Se o sistema podia entregar o capacete, certamente cuidaria do “suporte técnico”.
O Futuro Espera: [Tem custo?]
Chu Guang: [Durante o beta, é gratuito, mas não haverá salário.]
O Futuro Espera: [6666, mando meu número no privado. Quero um!]
Cavalo Veloz: [Muito bom, me manda um também! Se for mesmo imersivo, faço live de cabeça para baixo!]
Vendaval Grau 8: [Também quero!]
Inimiga das Garotas Noite Dez: [(emoji)]
Apesar de não acreditarem muito, enviaram seus números, curiosos para saber o que ele estava aprontando.
Afinal, era só um número gerado pelo site. Nada confidencial.
Depois de receber os números, Chu Guang acessou o sistema, localizou o Catálogo de Residentes e marcou os quatro para receber acesso ao jogo.
A síntese dos clones levaria três dias.
Nesse meio-tempo, o sistema entregaria os capacetes aos jogadores—sem nem precisar de endereço.
Como isso seria feito, se chamaria atenção das autoridades ou violaria alguma lei, Chu Guang não queria saber.
Na verdade, torcia para que o site tivesse mais visitantes e causasse alvoroço.
Assim, teria mais opções.
“Senhor, já temos onze jogadores inscritos no site.

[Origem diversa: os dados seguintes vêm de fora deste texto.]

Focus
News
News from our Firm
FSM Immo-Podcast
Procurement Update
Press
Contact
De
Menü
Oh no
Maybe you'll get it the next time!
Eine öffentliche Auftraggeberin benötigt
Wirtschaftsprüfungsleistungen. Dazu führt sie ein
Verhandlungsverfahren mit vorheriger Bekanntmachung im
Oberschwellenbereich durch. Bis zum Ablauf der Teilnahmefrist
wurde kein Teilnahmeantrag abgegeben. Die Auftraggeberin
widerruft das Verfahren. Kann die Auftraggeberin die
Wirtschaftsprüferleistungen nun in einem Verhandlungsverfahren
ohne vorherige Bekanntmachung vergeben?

Por que só quatro vagas foram liberadas?”
Xiao Qi, percebendo a movimentação no laboratório ao lado, questionou.
“Por enquanto não preciso de mais.”
Desligando o catálogo, Chu Guang abriu a página de Subsídios e gastou os cinco pontos nas caixas básicas.
Guardar para as avançadas não fazia sentido.
Afinal, a segunda missão já dava cem pontos; não faria diferença guardar cinco.
No holograma, luzes piscavam e uma parede tremeu levemente; a porta do compartimento de entrega se abriu com um clique.
Chu Guang estranhou o que viu na bandeja.
“Isso… é a caixa surpresa?”
Xiao Qi respondeu:
“Deve ser.”
Chu Guang respirou fundo.
“Pensei que ao menos viria numa caixa.”
Xiao Qi sugeriu:
“Talvez ‘caixa’ seja só uma metáfora?”
Mas, afinal, qual sentido há em uma caixa surpresa que não precisa ser aberta?
Por que não chamar de sorteio?
Observando os prêmios na esteira, Chu Guang ficou em silêncio.
“Entendo tudo.”
“Mas por que, se troquei cinco, só vieram quatro???”